Im Zentrum steht Mira Zehmann, Hausärztin in Deutschland, Ehefrau und Mutter, die einst ihre Heimat Odesa verließ, um sich ein neues Leben aufzubauen. Doch als in der Ukraine die Bomben fallen, zerreißt es nicht nur Städte, sondern auch Miras sorgfältig austariertes Dasein. Der „Zugwind“ weht durch ihre Praxis, ihre Ehe, ihre Mutterschaft – und durch ihre Seele. Fingerova gelingt es eindrucksvoll, diesen unsichtbaren, kalten Luftzug spürbar zu machen: als Metapher für Entwurzelung, Schuldgefühle und das Gefühl, zwischen zwei Welten festzustecken.

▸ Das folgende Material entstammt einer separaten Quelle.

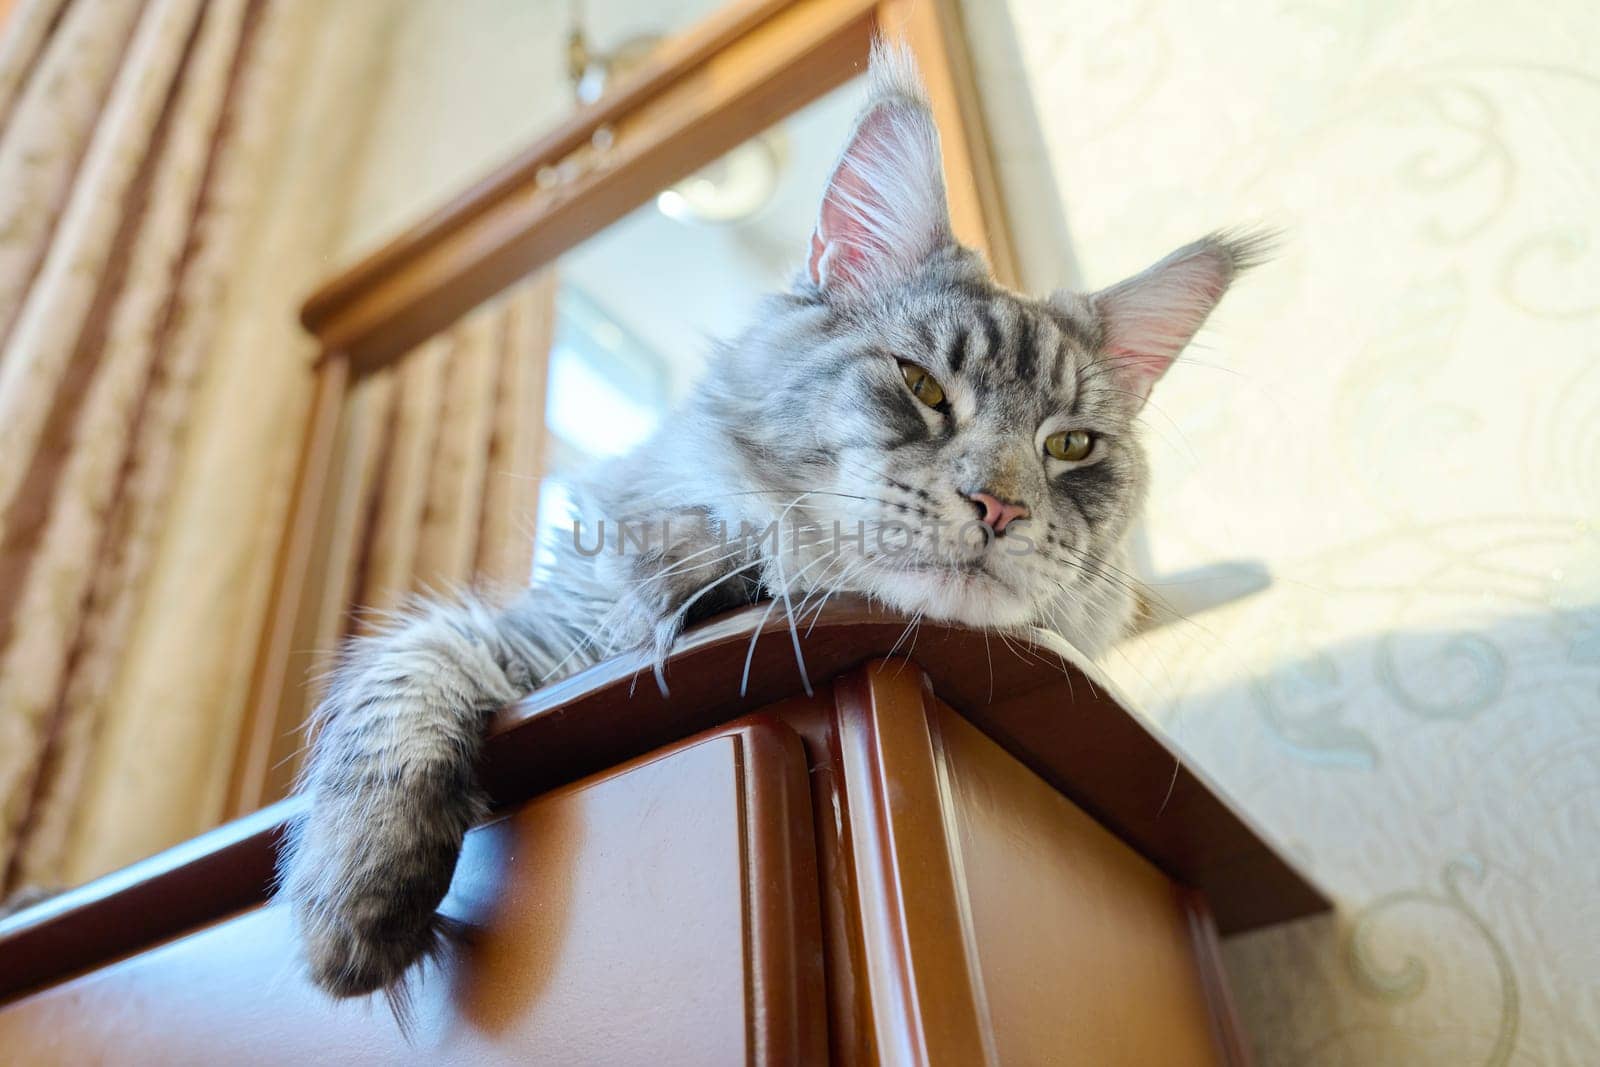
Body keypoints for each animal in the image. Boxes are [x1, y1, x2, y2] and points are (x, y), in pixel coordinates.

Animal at [284, 45, 1260, 1004]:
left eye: (1069, 445)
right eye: (922, 386)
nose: (1001, 504)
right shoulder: (531, 633)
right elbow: (405, 674)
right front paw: (355, 904)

Besonders berührend ist die Darstellung der Arztpraxis als emotionaler Mikrokosmos. Die wartenden ukrainischen Patientinnen und Patienten bringen nicht nur ihre körperlichen Beschwerden mit, sondern auch Angst, Trauer und Heimweh. Mira wird zur Projektionsfläche, zur Brücke zwischen hier und dort – und verliert dabei zunehmend den Halt. Die Autorin schildert diese Überforderung mit großer Sensibilität und psychologischer Tiefe.

Auch die persönlichen Konflikte – die angespannte Ehe, der endlose Besuch der Schwiegermutter, die Versuchung einer Affäre – wirken nie konstruiert, sondern zutiefst menschlich. Fingerova urteilt nicht über ihre Figur. Sie zeigt eine Frau, die stark sein muss, obwohl sie selbst Halt sucht. Eine Frau, die funktionieren soll, während in ihr alles zerbricht.

Sprachlich ist Zugwind klar und eindringlich. Keine pathetischen Überhöhungen, sondern präzise Beobachtungen, stille Momente, ehrliche Emotionen. Gerade in den Szenen, in denen Mira über eine Reise zurück nach Odesa nachdenkt – zur über neunzigjährigen Großmutter, ans Meer, zu alten Freunden –, entfaltet der Roman eine sehnsuchtsvolle Intensität, die tief bewegt.

Zugwind ist ein Buch über Migration, Identität und die Frage, wo Heimat beginnt und endet. Es erzählt vom Krieg, ohne Schlachtfelder zu zeigen, und von Liebe, ohne einfache Antworten zu geben. Vor allem aber ist es ein Roman über das Aushalten – und über die leise Hoffnung, trotz allem inneren Frieden zu finden.

Ein aktuelles, wichtiges und zutiefst menschliches Buch.